» Assigned task
Run through the records and show each line that includes the string "lines".

» Extracted information
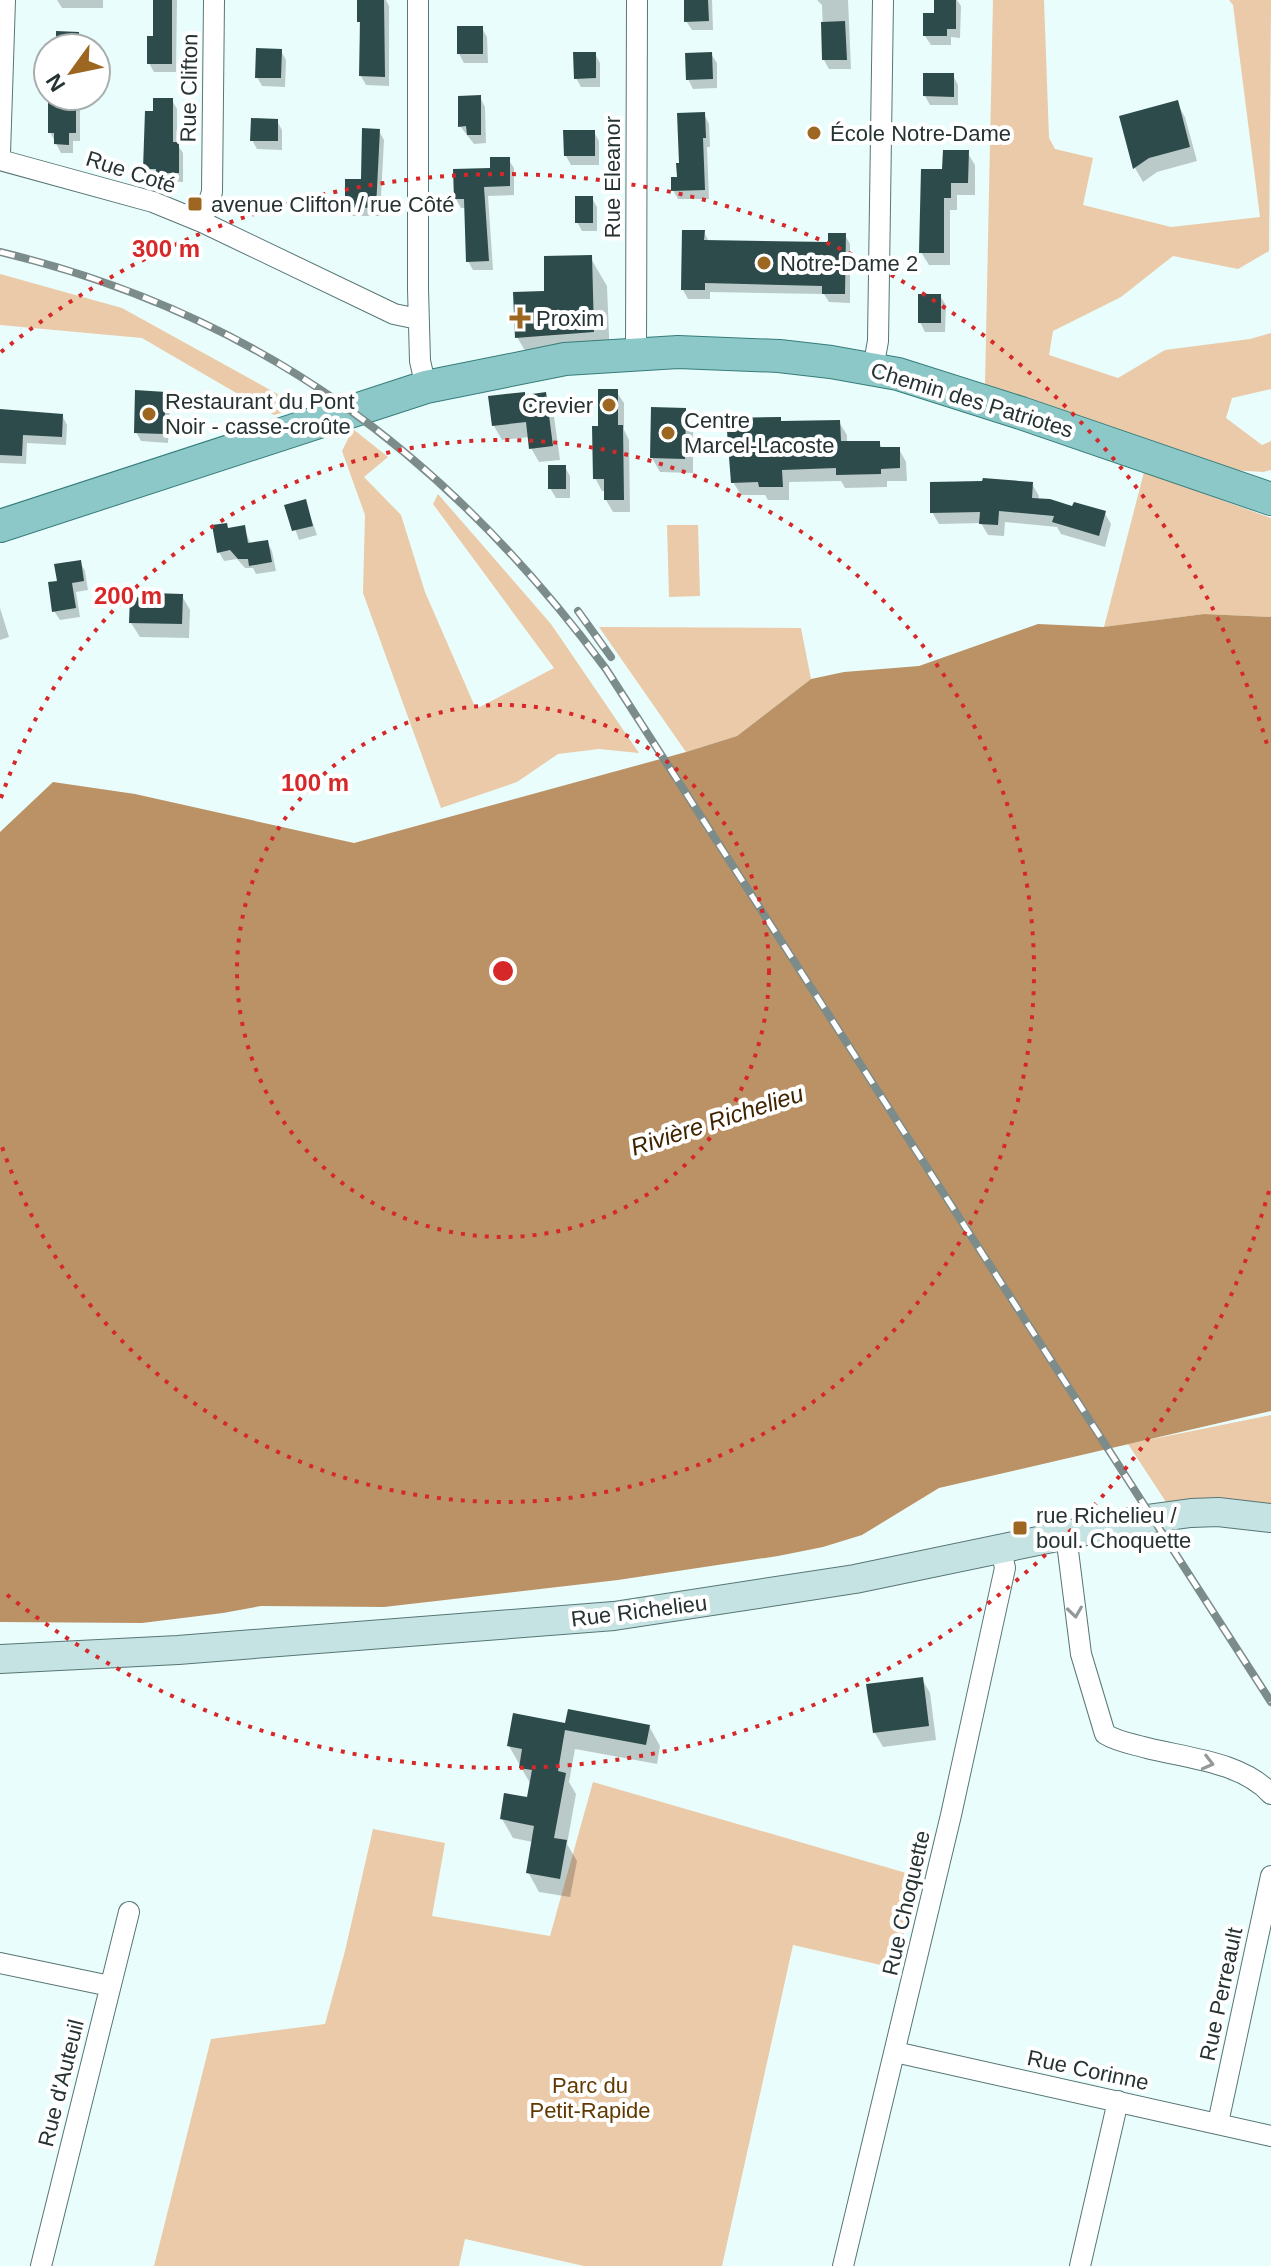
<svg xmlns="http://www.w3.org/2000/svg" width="1271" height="2266" viewBox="0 0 1271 2266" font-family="Arial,sans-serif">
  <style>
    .green { fill: #eacaa8 }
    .water { fill: #bb9266 }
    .shadow { fill: #0003 }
    .building { fill: #2d4b4a }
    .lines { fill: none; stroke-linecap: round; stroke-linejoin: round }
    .minor-casing { stroke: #577675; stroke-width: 22 }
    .secondary-casing { stroke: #577675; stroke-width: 30 }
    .primary-casing { stroke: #367c7a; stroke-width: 34 }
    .minor { stroke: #fff; stroke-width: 20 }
    .secondary { stroke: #c5e3e3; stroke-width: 28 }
    .primary { stroke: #8cc8c7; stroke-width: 32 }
    .rail-casing { stroke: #7c8c8b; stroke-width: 8 }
    .rail { stroke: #fff; stroke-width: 5; stroke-dasharray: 15; stroke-linecap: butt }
    .oneway { stroke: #929998 }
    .ring { fill: none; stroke: #d62828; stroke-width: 4; stroke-dasharray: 4 8 }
    .poi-dot { fill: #9d6621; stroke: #fff; stroke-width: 3 }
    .labels { text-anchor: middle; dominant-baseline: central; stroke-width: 8; stroke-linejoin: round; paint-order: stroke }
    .street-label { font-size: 22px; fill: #263332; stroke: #fff }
    .poi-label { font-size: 22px; fill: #263332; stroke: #fff; text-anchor: start }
    .park-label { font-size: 22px; fill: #613900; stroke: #fff }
    .water-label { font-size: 24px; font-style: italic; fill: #402400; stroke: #fff }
    .centre { fill: #d62828; stroke: #fff; stroke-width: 4 }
    .ring-label { font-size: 24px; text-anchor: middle; font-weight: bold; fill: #d62828; stroke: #fff; stroke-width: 8; stroke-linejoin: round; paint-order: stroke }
  </style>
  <rect width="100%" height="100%" fill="#e9fdfc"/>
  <!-- green -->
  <path class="green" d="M993 0H1044L1049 138 1055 149 1093 158 1083 205 1171 227 1260 217 1233 5 1229 0H1271L1269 251 1238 269 1173 256 1121 297 1053 331 1049 355 1118 378 1165 350 1250 339 1271 333V389L1232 398 1226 418 1262 445 1271 441V470L1263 472 1232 470 985 385Z
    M0 274 122 308 301 407 274 415 142 338 0 325Z
    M353 429 388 457 364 477 401 515 425 592 476 709 554 668 433 504 438 494 551 624 639 753 599 749 558 754 517 782 441 808 363 593 365 515 342 451Z
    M1144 472 1271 518V617L1204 614 1104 627Z
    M667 525H698L700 596 669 597Z
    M599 627 801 628 811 679 737 736 686 752Z
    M1271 1415V1505L1194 1499 1166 1502 1128 1444Z
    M593 1782 920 1877 894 1968 793 1945 722 2266H584L465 2239 459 2266H154L211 2039 325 2024 345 1951 373 1829 445 1843 432 1916 550 1936Z"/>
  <!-- water -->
  <path class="water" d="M1204 614 1271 617V1411L939 1488 862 1535 823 1547 778 1556 618 1580 384 1607 261 1606 223 1613 142 1623 0 1622V832L53 782 135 794 354 843 686 752 737 736 811 679 844 672 919 666 1038 624 1103 627Z"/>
  <!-- shadow -->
  <path class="shadow" d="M57 0H103V8H62Z
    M155 0H177L176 72H154L149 63 155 38Z
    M359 0H386L389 6V86L366 85 361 76Z
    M686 0H712L713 30H692L686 21Z
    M817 0H848L851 69H829L824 60 822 5Z
    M936 0H957L961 6 960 38 951 37V45H931L925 36 936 15Z
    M482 28 487 37 488 63H464L459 54Z
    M78 34 83 48H58Z
    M281 51 286 60 285 87 262 86 257 77Z
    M595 54 600 63V87H581L576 78Z
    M711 54 717 63V88L693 89 688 79Z
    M953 75 958 85V105H930L925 96Z
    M480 97 485 107 486 143 474 144 460 126Z
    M75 100 80 109V141H73V153H61L50 132Z
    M172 100 177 109V144L183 153V182L164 181 162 178 150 177 145 168 155 113Z
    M1177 103 1185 117 1197 161 1157 172 1143 182 1135 168 1122 117Z
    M704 114 709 124 710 147H707L709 199H678L673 190Z
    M277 121 282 130V150L257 149 252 140Z
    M379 131 384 140 380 216H352L347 207 363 181Z
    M594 132 599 141V165H571L566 156Z
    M967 152 975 165V195H957V210H950V265H929L921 252 944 171Z
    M508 159 514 168V195L488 196 493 270H473L468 261 466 208H461L456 199Z
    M592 198 597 207V231H582L577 222Z
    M704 232 709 242 830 244 845 235 850 244V303L829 302 824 294 710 292V299H688L683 290Z
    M590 257 607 286 610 360 534 366 517 337 546 293Z
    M940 296 946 305 945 332H925L920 322Z
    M616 391 624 403V430L629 440 630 512H613L606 500V491H602L595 478 600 428Z
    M165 393 170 403 168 443 141 441 136 432Z
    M545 395 553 409 560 460 539 462 531 448 530 437 502 440 494 426 525 397Z
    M685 410 693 424V473L660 472 652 458Z
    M0 412 62 415 67 425 66 445 27 443 26 464 0 463Z
    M839 422 847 435V443H879L883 449H899L906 462 907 481H887V487L845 488 841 481 789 482V500H768L765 495H741L733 482Z
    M565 467 570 476V498H556L550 488Z
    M984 483 1032 484 1039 496 1038 500 1104 512 1111 524 1105 547 1061 534 1057 527 1005 522 1004 536 988 535 981 523 939 524 932 512Z
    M305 501 317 535 299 540 287 506Z
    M244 528 251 545 267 542 272 551 276 571 256 574 253 568H245L237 559 224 561 219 552 229 530Z
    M80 562 85 571 88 590 76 592 80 617 60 620 54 611 59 583Z
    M182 596 190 610 189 638 140 637 131 623 153 600Z
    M0 608 9 637 0 640Z
    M922 1679 930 1693 936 1740 883 1747 875 1733Z
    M567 1725 649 1726 660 1746 657 1764 575 1749 569 1782 576 1794 567 1844 577 1861 570 1897 539 1892 528 1872 533 1842 513 1838 502 1819 528 1799 531 1785 509 1746Z"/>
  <!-- building -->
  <path class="building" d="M153 0H172V64H147V36H153Z
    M357 0H384L385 77 359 76 360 22H357Z
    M684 0H708L709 21 684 22Z
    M934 0H956V29H947V36H923V13H934Z
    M845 21 847 60H822L821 22Z
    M457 26H483V54H457Z
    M56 31 79 32V48H56Z
    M256 48 282 49 281 78H255Z
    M573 52H596V78L574 79Z
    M712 52 713 79 686 80 685 53Z
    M923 73H954V97L923 96Z
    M481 95V135H467L466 126 458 127V96Z
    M48 97 76 98V133H69V145L54 144V133H48Z
    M153 98H173V142H179V173H156V169H143L145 111H153Z
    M1178 100 1190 147 1149 158 1133 169 1119 116Z
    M705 112 706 138H703L705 190 671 191V177H677L676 163H679L677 113Z
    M251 118 278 119V141H250Z
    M362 128 380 129 376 208 345 207V179H361Z
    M563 130H595V156H564Z
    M943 150H969L968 183H951V198H944V253H919L921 169H942Z
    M490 157H510V186L484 187 489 261 466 262 464 199H454L453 169 490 168Z
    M575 196H593V223H575Z
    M682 230H705L704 240 828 242V233H846L845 294H822V286L705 283V290H681Z
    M592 255 594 332 515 338 513 292 544 291V256Z
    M918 294H941V323H918Z
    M598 389H618V425H623L624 500H604V479H593L592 426H598Z
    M135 390 166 392 164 434 134 433Z
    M525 392V395L546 392 553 446 529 449 526 422 492 426 488 396Z
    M651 407 686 408 685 459 650 458Z
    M0 409 63 414 62 437 23 435 22 456 0 455Z
    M781 417V421L840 420 841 441H880V447H900V468L881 469V474L836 475V468L782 470 783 487H759L758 482 731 483 726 418Z
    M548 465H566V489H548Z
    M983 478 1033 482 1032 498 1050 499 1072 506 1074 502 1106 511 1099 536 1052 522 1054 516 999 511 998 525 979 524 980 512 930 513V482L982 481Z
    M306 499 313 526 292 531 284 505Z
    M227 523 228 528 245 525 248 543 268 540 272 562 249 566 248 559H238L230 550 217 553 212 525Z
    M81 560 84 581 72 583 76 608 52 612 48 582 57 581 54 564Z
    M151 593 183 594 182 624 129 623 130 597 151 598Z
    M923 1677 929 1726 873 1733 866 1684Z
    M568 1709 650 1725 646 1745 565 1730 558 1771 566 1773 554 1838 567 1840 560 1879 526 1873 534 1826 500 1819 504 1793 527 1797 532 1770 519 1768 522 1749 507 1746 513 1713 565 1723Z"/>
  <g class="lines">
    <defs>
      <path id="minor" d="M418 0V289L420 361 426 387
        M0 154 5 0
        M0 160 153 202 202 222 394 314 418 319
        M202 222 212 192 214 0
        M636 354 637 0
        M873 369 878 341 883 0
        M1066 1535 1081 1654 1105 1734C1118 1742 1133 1744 1147 1748 1187 1758 1242 1762 1271 1794
        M0 1963 110 1986
        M895 2052 1271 2136
        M1218 2123 1271 1876
        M41 2266 129 1912
        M843 2266 951 1815 1005 1568 1001 1549
        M1080 2266 1118 2101"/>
      <path id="secondary" d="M0 1659 178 1650 614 1616 855 1579 1139 1520 1191 1513 1218 1512 1271 1518"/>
      <path id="primary" d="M0 526 426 387 565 359 678 352 779 356 831 362 898 374 1021 413 1271 499"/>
    </defs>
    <!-- minor casing -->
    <use href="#minor" class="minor-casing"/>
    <!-- secondary casing -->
    <use href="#secondary" class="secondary-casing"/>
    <!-- primary casing -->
    <use href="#primary" class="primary-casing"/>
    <!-- minor -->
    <use href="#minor" class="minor"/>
    <!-- secondary -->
    <use href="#secondary" class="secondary"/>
    <!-- primary -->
    <use href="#primary" class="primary"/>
    <defs>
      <path id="rail" d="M0 252C260 314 448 456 606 669L1271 1702
        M578 611 611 657"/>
    </defs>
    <!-- rail casing -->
    <use href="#rail" class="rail-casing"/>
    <!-- rail -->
    <use href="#rail" class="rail"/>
  </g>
  <!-- one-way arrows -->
  <defs><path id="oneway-chevron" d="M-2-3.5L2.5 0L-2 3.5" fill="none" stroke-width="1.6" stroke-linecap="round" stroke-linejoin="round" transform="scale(2)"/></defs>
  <g class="oneway">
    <use href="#oneway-chevron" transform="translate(1075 1612) rotate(82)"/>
    <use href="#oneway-chevron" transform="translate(1208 1763) rotate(14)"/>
  </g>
  <!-- distance rings -->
  <g class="ring">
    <circle cx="503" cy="971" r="266"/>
    <path d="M1 798A531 531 0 1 1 1 1144"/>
    <path d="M1269 1191A797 797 0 0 1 1 1590M1 352A797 797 0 0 1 1269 751"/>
  </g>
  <!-- markers -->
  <g class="poi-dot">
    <circle cx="814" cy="133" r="8"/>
    <rect x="187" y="196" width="16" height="16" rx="4"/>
    <circle cx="764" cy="263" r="8"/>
    <path d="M516 306h8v8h8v8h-8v8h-8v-8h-8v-8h8z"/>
    <circle cx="609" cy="405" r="8"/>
    <circle cx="149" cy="414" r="8"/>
    <circle cx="668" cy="433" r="8"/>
    <rect x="1012" y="1520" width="16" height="16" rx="4"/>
  </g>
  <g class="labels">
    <!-- street labels -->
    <g class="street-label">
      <text transform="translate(189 88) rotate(-89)">Rue Clifton</text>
      <text transform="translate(131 172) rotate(18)">Rue Coté</text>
      <text transform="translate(612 177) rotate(-90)">Rue Eleanor</text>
      <text transform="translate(972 400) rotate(17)">Chemin des Patriotes</text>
      <text transform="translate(639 1611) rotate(-7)">Rue Richelieu</text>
      <text transform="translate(906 1903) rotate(-77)">Rue Choquette</text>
      <text transform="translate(1221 1994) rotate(-78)">Rue Perreault</text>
      <text transform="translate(1088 2070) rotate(12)">Rue Corinne</text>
      <text transform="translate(61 2083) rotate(-76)">Rue d'Auteuil</text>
    </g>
    <!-- poi labels -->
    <g class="poi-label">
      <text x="830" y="133">École Notre-Dame</text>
      <text x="211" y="204">avenue Clifton / rue Côté</text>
      <text x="780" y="263">Notre-Dame 2</text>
      <text x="536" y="318">Proxim</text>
      <text x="165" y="401">Restaurant du Pont<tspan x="165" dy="25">Noir - casse-croûte</tspan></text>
      <text x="593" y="405" text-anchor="end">Crevier</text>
      <text x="684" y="420">Centre<tspan x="684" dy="25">Marcel-Lacoste</tspan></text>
      <text x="1036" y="1515">rue Richelieu /<tspan x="1036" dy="25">boul. Choquette</tspan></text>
    </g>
    <!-- park labels -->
    <g class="park-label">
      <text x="590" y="2085">Parc du<tspan x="590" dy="25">Petit-Rapide</tspan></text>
    </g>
    <!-- water labels -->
    <g class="water-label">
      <text transform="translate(717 1120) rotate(-18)">Rivière Richelieu</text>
    </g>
  </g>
  <circle cx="503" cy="971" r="12" class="centre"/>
  <g class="ring-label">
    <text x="166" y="257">300 m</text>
    <text x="128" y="604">200 m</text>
    <text x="315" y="791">100 m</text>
  </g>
  <!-- north arrow -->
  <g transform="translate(72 72) rotate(237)"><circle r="38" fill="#ffffff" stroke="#a8adad" stroke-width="2"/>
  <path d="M0-6L14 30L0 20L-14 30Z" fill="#9d6621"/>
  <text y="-12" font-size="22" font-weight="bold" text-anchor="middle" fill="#263332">N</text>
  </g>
</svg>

» Response
    .lines { fill: none; stroke-linecap: round; stroke-linejoin: round }
  <g class="lines">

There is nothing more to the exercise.